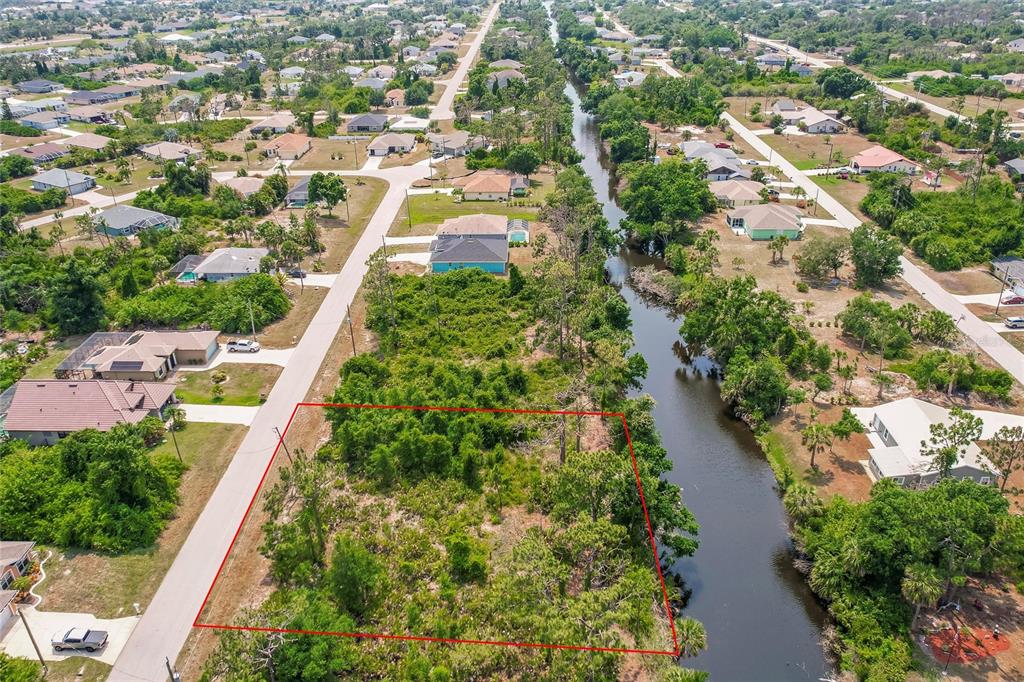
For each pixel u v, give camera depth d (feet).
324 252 514.68
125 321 407.85
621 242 515.91
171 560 252.01
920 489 271.28
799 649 228.43
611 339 367.45
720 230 548.72
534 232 545.85
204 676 201.57
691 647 217.77
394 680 207.92
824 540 249.55
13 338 401.29
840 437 297.12
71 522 257.55
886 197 558.56
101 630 222.48
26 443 308.19
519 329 404.77
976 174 574.15
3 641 220.84
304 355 385.50
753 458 317.63
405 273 477.77
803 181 646.74
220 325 407.23
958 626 223.51
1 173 651.66
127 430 292.20
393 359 375.04
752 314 376.68
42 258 475.31
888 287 452.35
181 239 495.00
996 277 459.73
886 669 208.54
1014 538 223.92
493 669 209.77
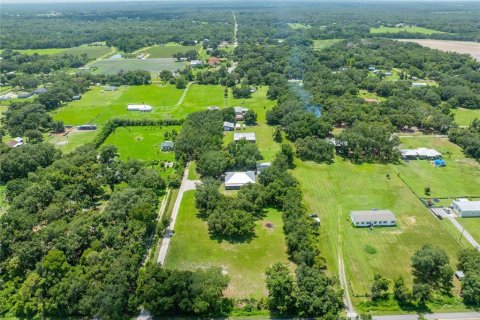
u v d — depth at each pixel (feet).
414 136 614.75
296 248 334.85
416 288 282.36
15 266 302.86
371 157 538.06
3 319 275.80
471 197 431.84
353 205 418.72
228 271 320.70
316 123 585.22
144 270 304.09
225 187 453.58
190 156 543.39
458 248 347.15
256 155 515.91
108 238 326.03
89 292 276.21
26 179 445.78
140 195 393.91
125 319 273.54
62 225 338.13
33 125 627.05
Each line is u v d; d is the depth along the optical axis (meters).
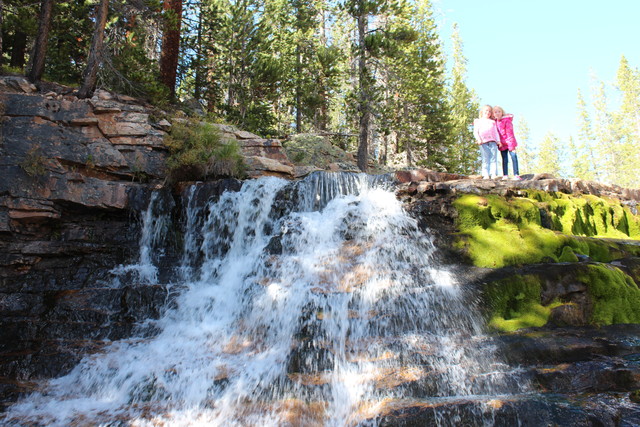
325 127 26.59
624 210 8.98
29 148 9.14
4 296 7.82
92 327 7.02
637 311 6.28
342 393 5.00
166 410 5.28
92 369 6.02
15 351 6.52
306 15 29.84
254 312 6.80
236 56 21.36
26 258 8.48
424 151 30.22
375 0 20.27
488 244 7.21
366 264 7.36
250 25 21.53
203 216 9.71
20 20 15.18
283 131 26.59
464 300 6.11
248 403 5.13
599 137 61.16
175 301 7.50
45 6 13.19
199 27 22.31
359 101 19.91
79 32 16.52
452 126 28.03
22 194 8.70
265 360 5.77
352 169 19.78
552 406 4.35
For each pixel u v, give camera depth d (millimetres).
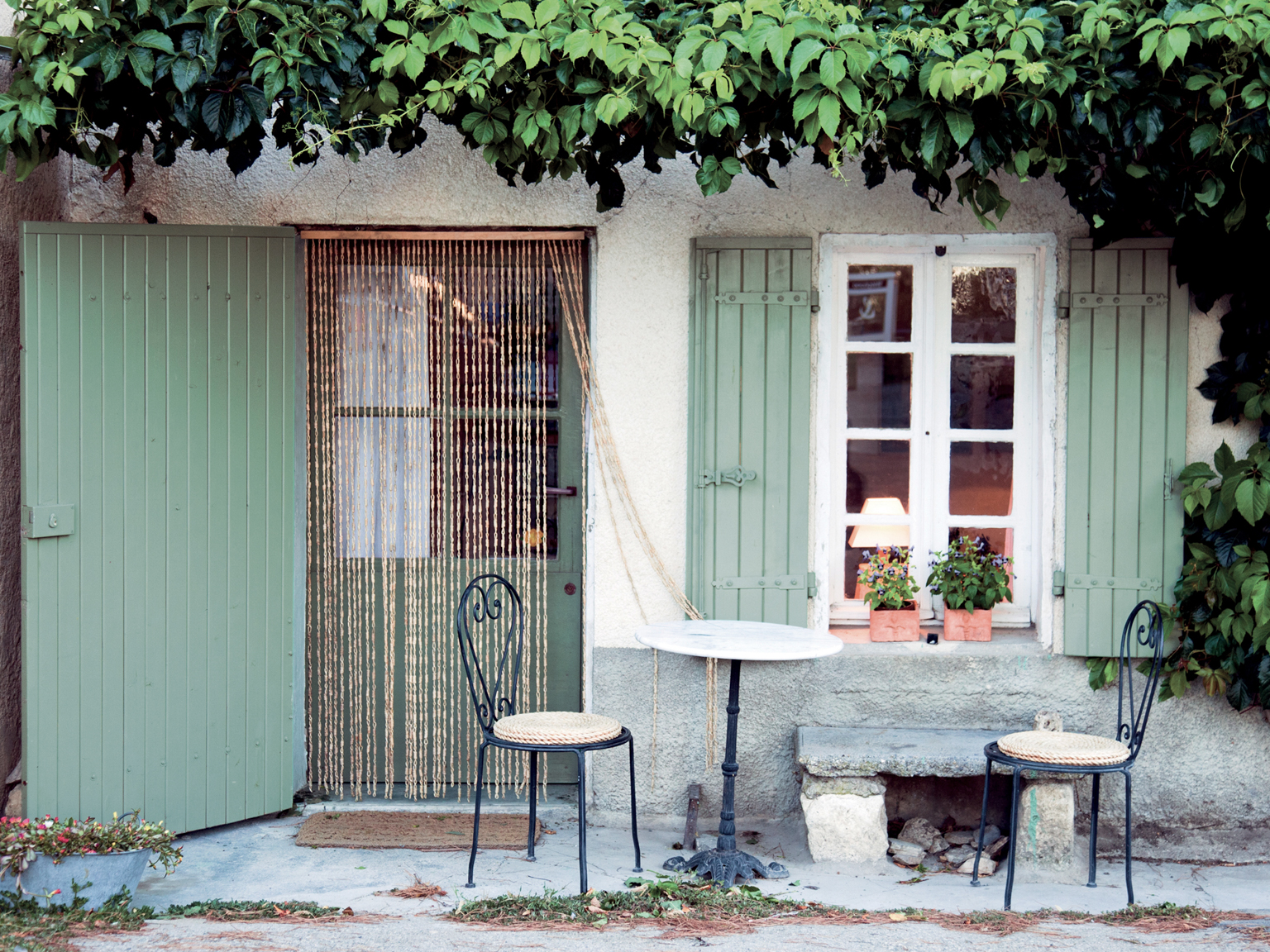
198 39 3350
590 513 4527
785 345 4410
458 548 4664
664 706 4523
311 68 3406
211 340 4180
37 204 4281
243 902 3582
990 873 4070
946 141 3510
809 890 3824
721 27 3521
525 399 4660
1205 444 4406
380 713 4672
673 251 4469
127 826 3590
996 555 4555
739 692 4137
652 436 4504
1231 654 4277
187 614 4164
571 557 4680
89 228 3957
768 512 4438
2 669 4078
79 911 3363
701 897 3625
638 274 4477
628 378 4492
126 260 4020
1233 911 3691
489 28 3447
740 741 4520
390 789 4664
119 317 4008
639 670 4527
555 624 4680
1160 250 4336
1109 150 3645
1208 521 4230
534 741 3635
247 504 4270
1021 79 3344
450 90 3553
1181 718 4422
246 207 4465
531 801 4074
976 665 4473
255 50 3402
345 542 4645
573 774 4676
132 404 4039
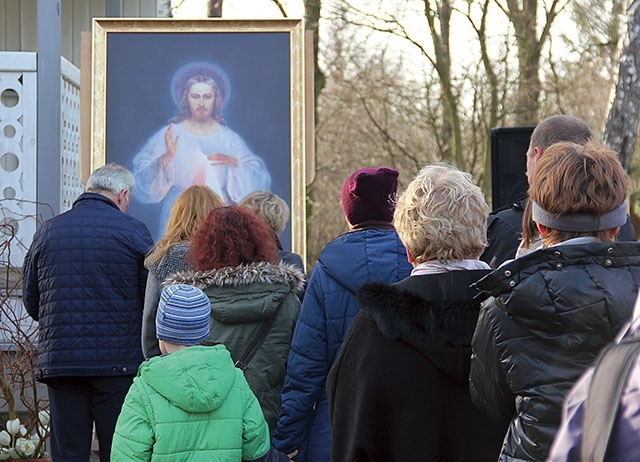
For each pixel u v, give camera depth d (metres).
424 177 3.56
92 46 9.85
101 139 9.81
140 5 15.66
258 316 4.74
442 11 25.64
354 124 26.84
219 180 9.88
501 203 7.45
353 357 3.47
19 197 10.27
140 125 9.85
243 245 4.80
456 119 25.31
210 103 9.91
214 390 3.89
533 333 2.76
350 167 27.03
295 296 4.91
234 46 9.95
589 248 2.75
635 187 20.77
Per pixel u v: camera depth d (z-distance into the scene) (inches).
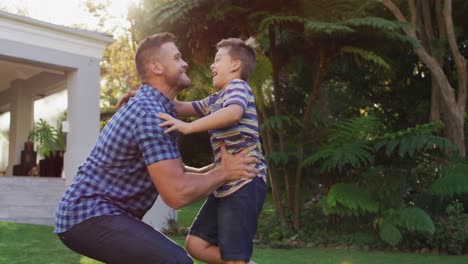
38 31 362.6
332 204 289.7
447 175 299.7
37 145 455.8
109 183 89.3
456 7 474.6
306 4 306.8
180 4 295.4
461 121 371.9
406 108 532.4
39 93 472.7
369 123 303.4
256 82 323.9
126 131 88.0
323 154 298.4
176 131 92.3
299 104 486.3
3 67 449.7
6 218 343.3
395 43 337.4
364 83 509.4
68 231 87.8
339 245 301.9
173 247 86.4
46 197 367.9
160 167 85.7
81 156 382.9
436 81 397.7
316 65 380.5
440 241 286.2
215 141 104.3
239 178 90.4
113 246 85.7
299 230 319.9
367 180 311.9
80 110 387.2
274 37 331.0
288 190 338.6
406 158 313.6
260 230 328.2
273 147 333.1
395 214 287.7
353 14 309.6
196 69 338.6
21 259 211.5
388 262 244.8
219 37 327.3
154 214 358.0
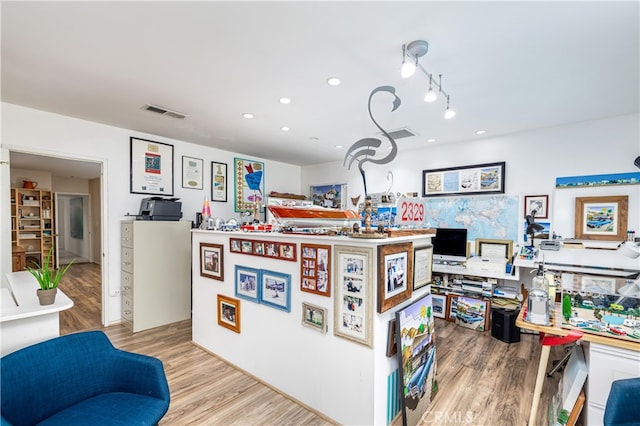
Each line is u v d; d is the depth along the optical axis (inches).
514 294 145.7
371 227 80.0
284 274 91.7
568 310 80.9
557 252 116.3
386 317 75.1
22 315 61.6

· · · · ·

--- Problem description ---
Begin with the line that has "71 522 257.55" in the listing above and end after the line that has "493 669 209.77"; output those lines exactly.

--- Finished task ---
71 522 257.55
886 197 558.56
101 630 222.48
26 443 308.19
519 329 404.77
976 174 574.15
3 641 220.84
304 355 385.50
753 458 317.63
405 273 477.77
803 181 646.74
220 325 407.23
958 626 223.51
1 173 651.66
127 430 292.20
393 359 375.04
752 314 376.68
42 258 475.31
888 287 452.35
181 239 495.00
996 277 459.73
886 669 208.54
1014 538 223.92
493 669 209.77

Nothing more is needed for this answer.